Summary:  bigMat.block(...).array()*mat.array() is slower than mat.array()*mat.array()  

Description
Philippe Marti
20110623 14:36:02 UTC
Created attachment 208 [details]
Program to get timings
On my computer (Intel Core i52410M, 2.30GHz) and using gcc with O2, the following timings are produced by the attached program:
Multiplication 1 takes 2.82 usec
Multiplication 2 takes 1.25 usec
Multiplication 3 takes 2.73 usec
Here, 'multiplication 1' refers to the multiplication with block(), 'multiplication 2' refers to the multiplication without block() and 'multiplication 3' refers to the multiplication with block() and transpose().
It's not surprising to me that the second formulation (without the block) is faster.
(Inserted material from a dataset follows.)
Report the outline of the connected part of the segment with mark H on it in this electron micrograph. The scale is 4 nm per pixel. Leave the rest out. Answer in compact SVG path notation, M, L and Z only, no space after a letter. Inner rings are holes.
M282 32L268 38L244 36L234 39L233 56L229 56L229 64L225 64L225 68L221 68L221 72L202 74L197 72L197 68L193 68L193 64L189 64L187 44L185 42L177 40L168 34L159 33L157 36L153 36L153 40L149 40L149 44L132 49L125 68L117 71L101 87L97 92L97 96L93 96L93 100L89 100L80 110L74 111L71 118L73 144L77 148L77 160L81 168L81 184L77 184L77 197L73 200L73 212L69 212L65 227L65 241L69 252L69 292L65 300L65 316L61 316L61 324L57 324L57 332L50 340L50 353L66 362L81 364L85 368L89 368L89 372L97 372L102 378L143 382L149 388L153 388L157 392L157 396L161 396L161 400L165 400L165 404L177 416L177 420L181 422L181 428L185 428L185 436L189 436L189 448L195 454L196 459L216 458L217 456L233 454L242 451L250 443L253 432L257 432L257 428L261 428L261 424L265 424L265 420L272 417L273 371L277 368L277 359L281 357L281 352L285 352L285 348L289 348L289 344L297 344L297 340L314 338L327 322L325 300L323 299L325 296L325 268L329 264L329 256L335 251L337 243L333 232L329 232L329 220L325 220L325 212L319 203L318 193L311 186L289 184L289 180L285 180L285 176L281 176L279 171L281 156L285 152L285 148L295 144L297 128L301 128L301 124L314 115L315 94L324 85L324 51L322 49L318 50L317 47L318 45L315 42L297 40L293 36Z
The second formulation is implemented to something like this (ignoring vectorization and some additional optimizations):
for (int i = 0; i < 100*20; ++i)
*(sol + i) = *(mat1 + i) * *(mat2 + i);
The first formulation yields something like this:
for (int row = 0; i < 100; ++row)
for (int col = 0; col < 20; ++col)
*(sol + row * 20 + col) = *(bigMat + row * 20 + col) * *(mat2 + row * 20 + col);
The point is that the first formulation requires a double loop while the second one is translated in a single loop. The single loop has less branching so it's faster.
This also explains why the difference gets (relatively) smaller if the matrices get bigger.
That being said, the difference is bigger than I'd expected. I'll leave it open for our performance gurus to decide whether there is an issue here that needs to be fixed or not.